■ Provided entries ■
====

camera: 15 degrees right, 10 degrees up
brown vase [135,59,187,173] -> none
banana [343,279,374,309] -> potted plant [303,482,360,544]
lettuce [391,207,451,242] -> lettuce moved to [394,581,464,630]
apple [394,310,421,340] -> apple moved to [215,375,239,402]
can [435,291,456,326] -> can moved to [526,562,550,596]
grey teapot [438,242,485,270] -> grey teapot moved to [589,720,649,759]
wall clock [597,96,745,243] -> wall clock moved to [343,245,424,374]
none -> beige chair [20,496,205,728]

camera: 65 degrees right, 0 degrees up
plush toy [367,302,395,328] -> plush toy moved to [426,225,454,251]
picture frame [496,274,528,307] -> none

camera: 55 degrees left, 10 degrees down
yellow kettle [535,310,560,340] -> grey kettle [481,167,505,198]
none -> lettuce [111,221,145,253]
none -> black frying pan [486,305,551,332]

====

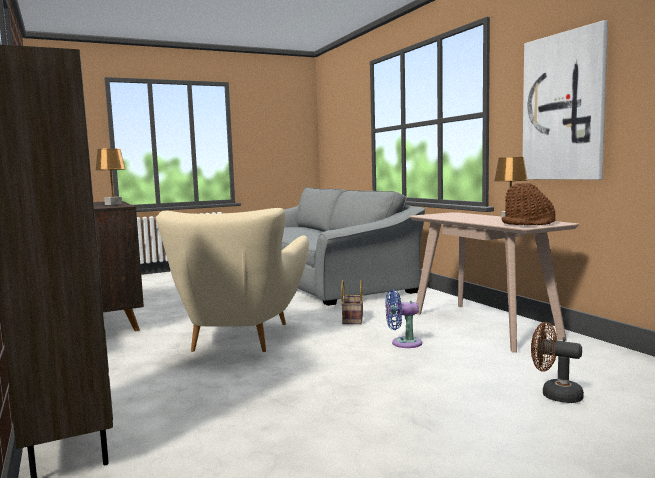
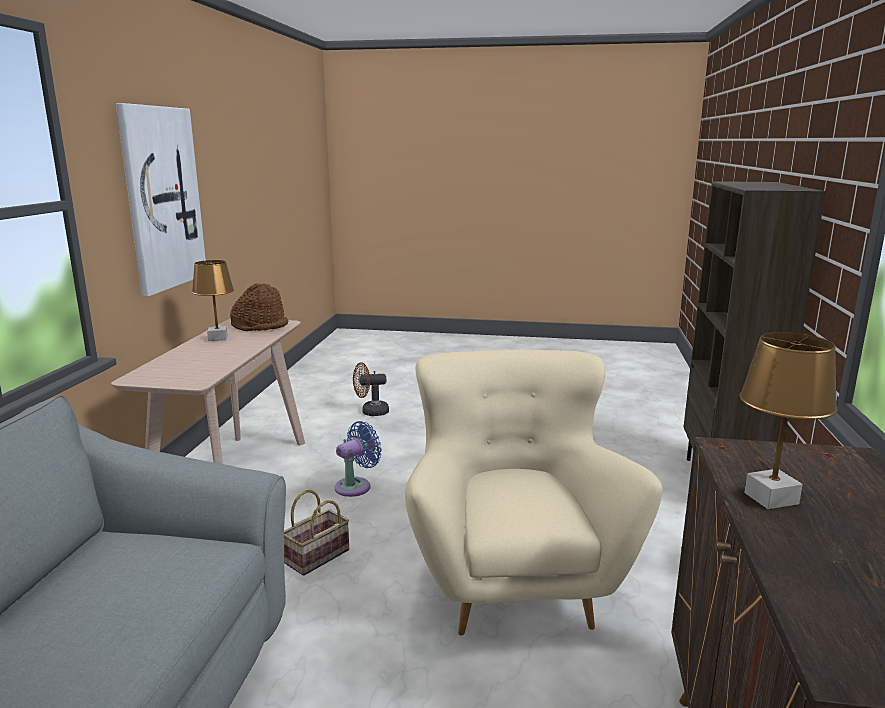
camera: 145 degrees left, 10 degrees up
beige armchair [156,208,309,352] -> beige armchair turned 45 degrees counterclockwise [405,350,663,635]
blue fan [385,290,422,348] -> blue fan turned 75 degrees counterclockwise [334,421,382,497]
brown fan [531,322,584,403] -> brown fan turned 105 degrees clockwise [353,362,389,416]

====

■ Instructions for the task ■
Some lines in the material contain "grey". Show all of them.

■ Problem solution ■
grey teapot [438,242,485,270] -> grey teapot moved to [589,720,649,759]
yellow kettle [535,310,560,340] -> grey kettle [481,167,505,198]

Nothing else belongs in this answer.